Questions to answer:
1. Answer these questions about the azure-init pull request page:
(a) What license does the project use?
(b) Which functions does the change clean up from libazureinit?
(c) Which existing script helped with the manual test in Azure?
2. In the azure-init pull request page, rewrite the paragraph beginning "Password authentication by itself" as a short list that keeps its main points.

Page excerpt:
==================================================

Azure / azure-init

A minimal provisioning agent designed for Azure Linux VMs.
MIT License
7 stars 10 forks source link

Disable provisioning with password #57

Closed dongsupark closed 4 months ago

dongsupark commented 4 months ago

Password authentication by itself not as secure as ssh key. For better security, we should disable password authentication. So if user enabled password authentication in Azure, azure-init now simply fails to provision.

Clean up unnecessary functions in libazureinit, like mount_media, unmount_media, allow_password_authentication.

Fixes https://github.com/Azure/azure-init/issues/52.

Testing done

Manual test is done.

dongsupark commented 4 months ago

Tested this PR manually in Azure, with help of the existing script demo/image_creation.sh. (Though some tweak was needed for running that script.)

A provisioning with a ssh key seems to work well, at least no regression. On that machine, a systemd unit azure-init.service runs well, with an empty password given.

==================================================

Stored data entries:

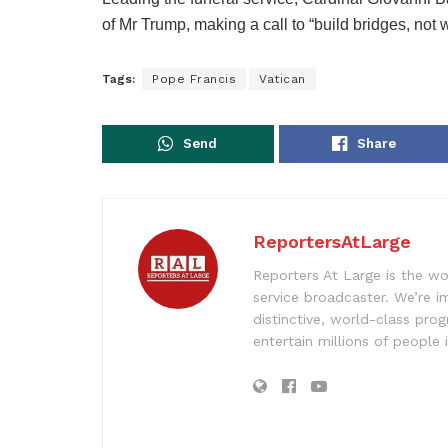
of Mr Trump, making a call to “build bridges, not w
Tags:
Pope Francis
Vatican
Send
Share
ReportersAtLarge
Reporters At Large is the wo
service broadcaster. We’re 
distinctive, world-class pr
entertain millions of people 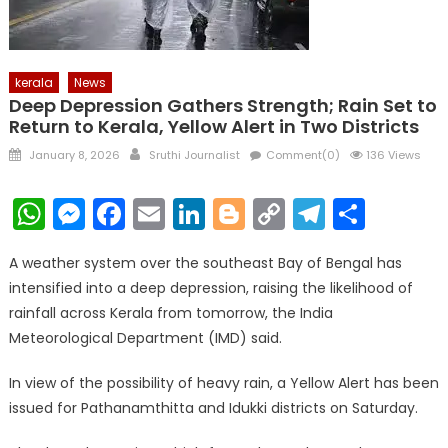
kerala
News
Deep Depression Gathers Strength; Rain Set to
Return to Kerala, Yellow Alert in Two Districts
Posted
Author
January 8, 2026
Sruthi Journalist
Comment(0)
136 Views
on
WhatsApp
Messenger
Facebook
Email
LinkedIn
Blogger
Copy
Telegr
Shar
Link
A weather system over the southeast Bay of Bengal has
intensified into a deep depression, raising the likelihood of
rainfall across Kerala from tomorrow, the India
Meteorological Department (IMD) said.
In view of the possibility of heavy rain, a Yellow Alert has been
issued for Pathanamthitta and Idukki districts on Saturday.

==================================================

Task responses:
1.
(a) MIT License
(b) mount_media, unmount_media and allow_password_authentication
(c) demo/image_creation.sh

2.
- Password authentication alone is less secure than an ssh key.
- Password authentication should be disabled for better security.
- If a user enables password authentication in Azure, azure-init now fails to provision.